Lewy body dementia is a common form of dementia that occurs when alpha-synuclein protein deposits, called Lewy bodies, collect in nerve cells of brain regions involved in thinking, memory, and movement. Lewy bodies also cause Parkinson’s. How these protein deposits accumulate and spread from nerve cell to nerve cell across the brain, however, is still unclear.

Lipton’s team and others in previous studies observed that both Lewy body dementia and Parkinson’s are marked by the production of highly reactive nitrogen-containing molecules. These include nitric oxide, which is made of nitrogen and oxygen atoms, and are thought to disrupt important cellular systems, such as those that can keep proteins from aggregating to toxic levels.

Using human-derived nerve cells as well as animal models, the researchers now found that S-nitrosylation of p62, an adaptor protein that links other proteins together to facilitate their clearance in the lysosome, triggers the buildup and spread of alpha-synuclein toxic clumps. S-nitrosylation is a type of nitrogen-molecule reaction that involves the addition of nitric oxide to the sulfur-containing side chain of cysteine, one of the building blocks that make up proteins.

“We provide evidence that protein S-nitrosylation of p62 inhibits autophagic flux [clearance], contributing to [alpha]-synuclein aggregation and spread,” the researchers wrote.
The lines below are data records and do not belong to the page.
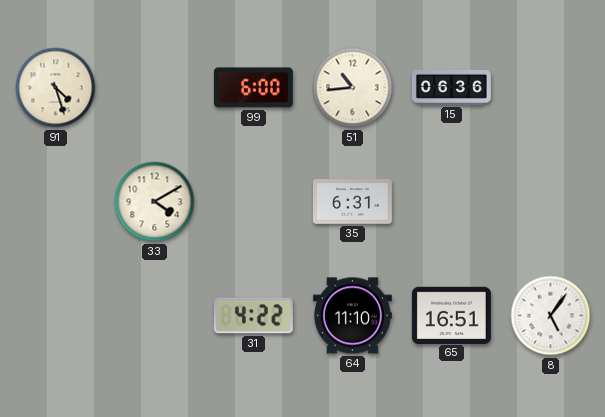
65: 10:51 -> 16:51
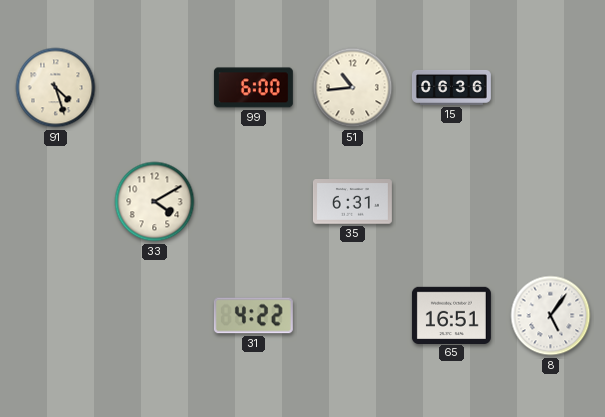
64: 11:10 -> none
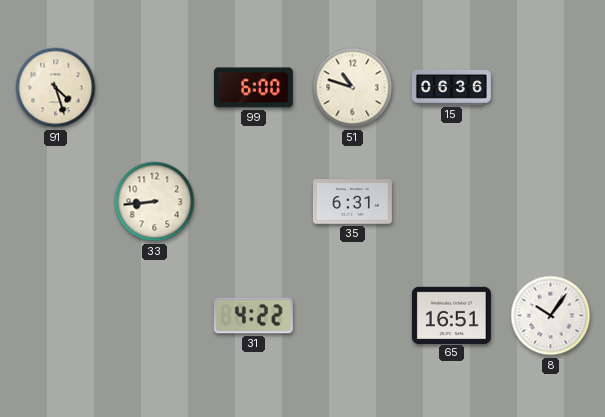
51: 10:44 -> 10:48
33: 4:10 -> 8:44
8: 5:06 -> 10:06
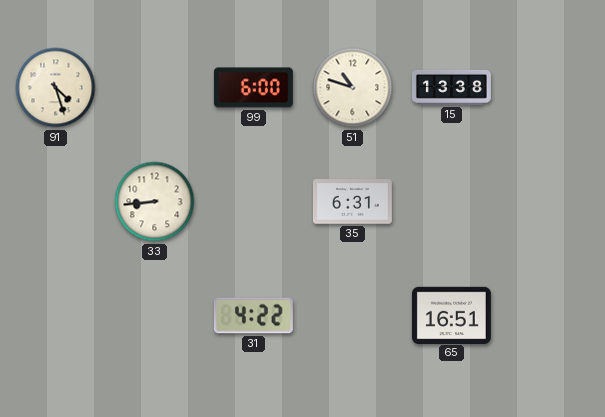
15: 06:36 -> 13:38
8: 10:06 -> none
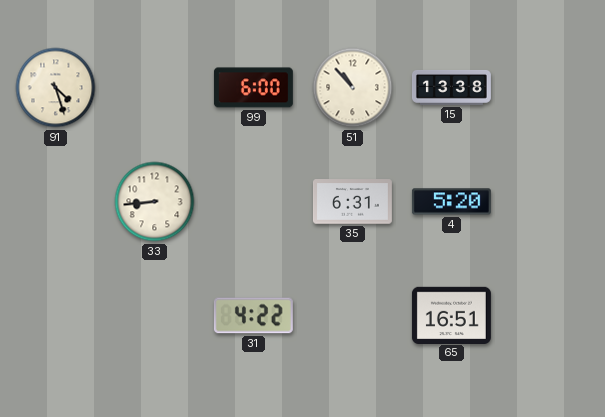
51: 10:48 -> 10:53
4: none -> 5:20
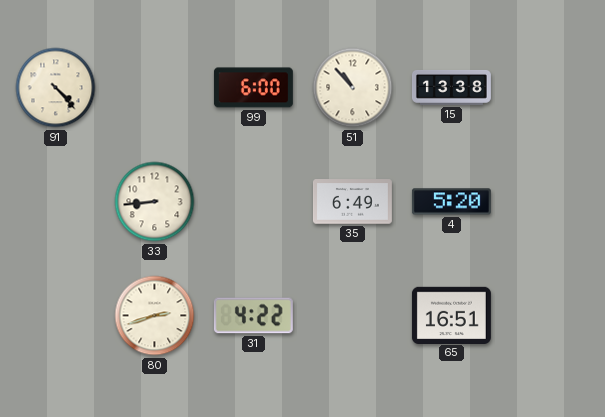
91: 4:27 -> 4:23
35: 6:31 -> 6:49
80: none -> 2:42
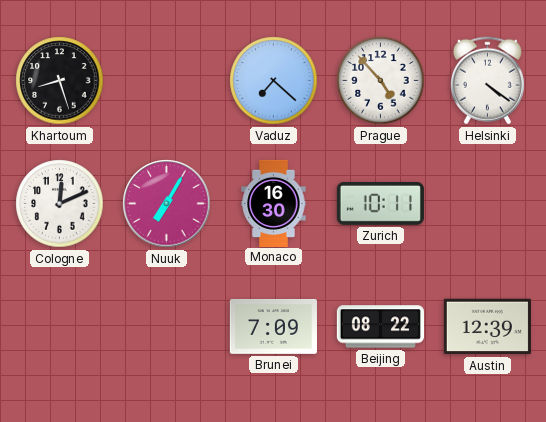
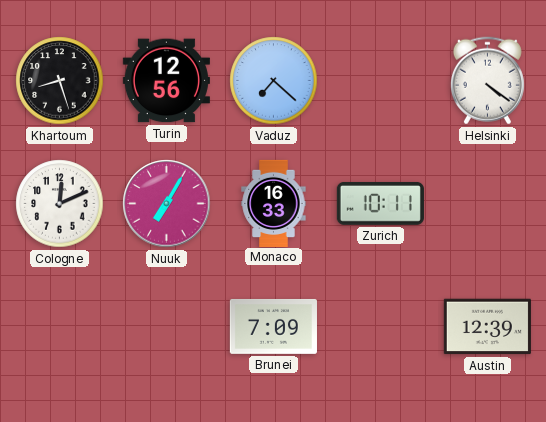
Turin: none -> 12:56
Prague: 4:53 -> none
Monaco: 16:30 -> 16:33
Beijing: 08:22 -> none
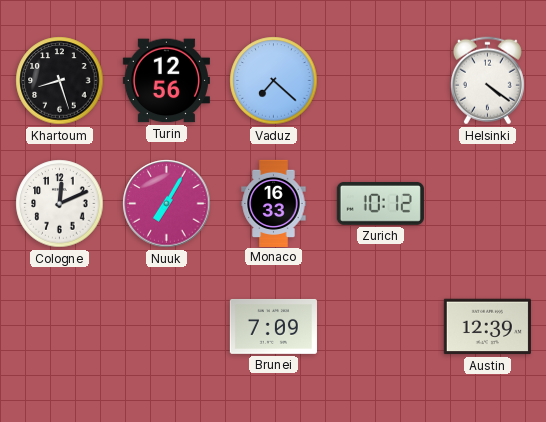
Zurich: 10:11 -> 10:12
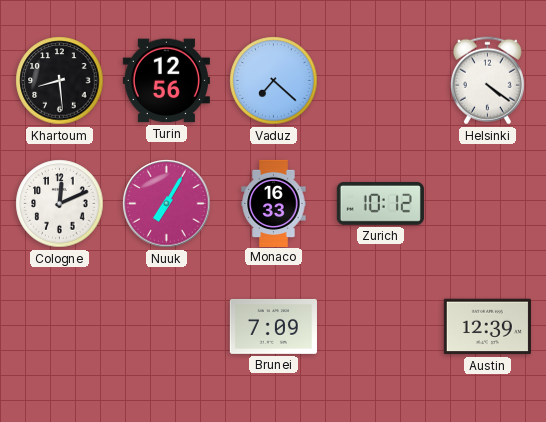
Khartoum: 8:27 -> 8:29
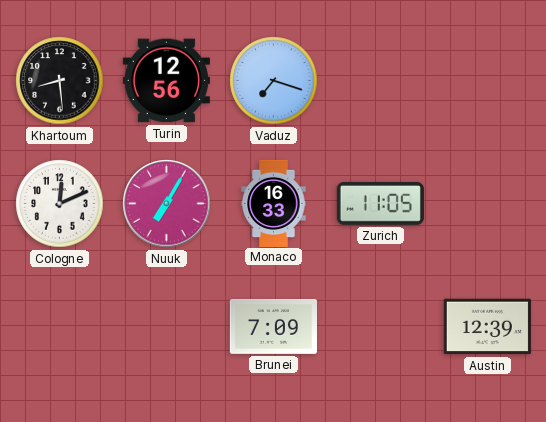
Vaduz: 7:22 -> 7:18
Helsinki: 4:21 -> none
Zurich: 10:12 -> 11:05
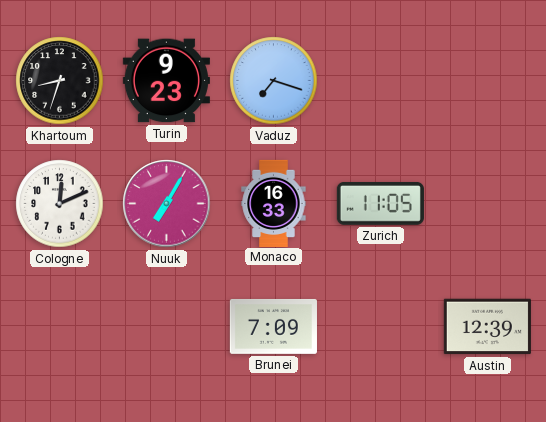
Khartoum: 8:29 -> 8:33
Turin: 12:56 -> 9:23
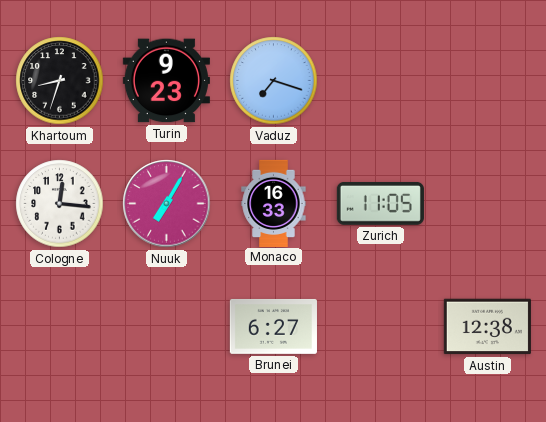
Cologne: 12:11 -> 12:16
Brunei: 7:09 -> 6:27
Austin: 12:39 -> 12:38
Analyzing postmortem brains from men and women with Lewy body dementia, the team again found higher-than-normal levels of p62 that had been modified by S-nitrosylation. This finding supported the idea that the mechanism also holds true in people.

“The process we observed seems very similar to what is seen in Parkinson’s and [Lewy body dementia] brains,” said Chang-Ki Oh, PhD, the study’s first author.

These researchers are now working to develop compounds that inhibit the S-nitrosylation of p62 in the hope of preventing or slowing the progression of Parkinson’s or Lewy body dementia.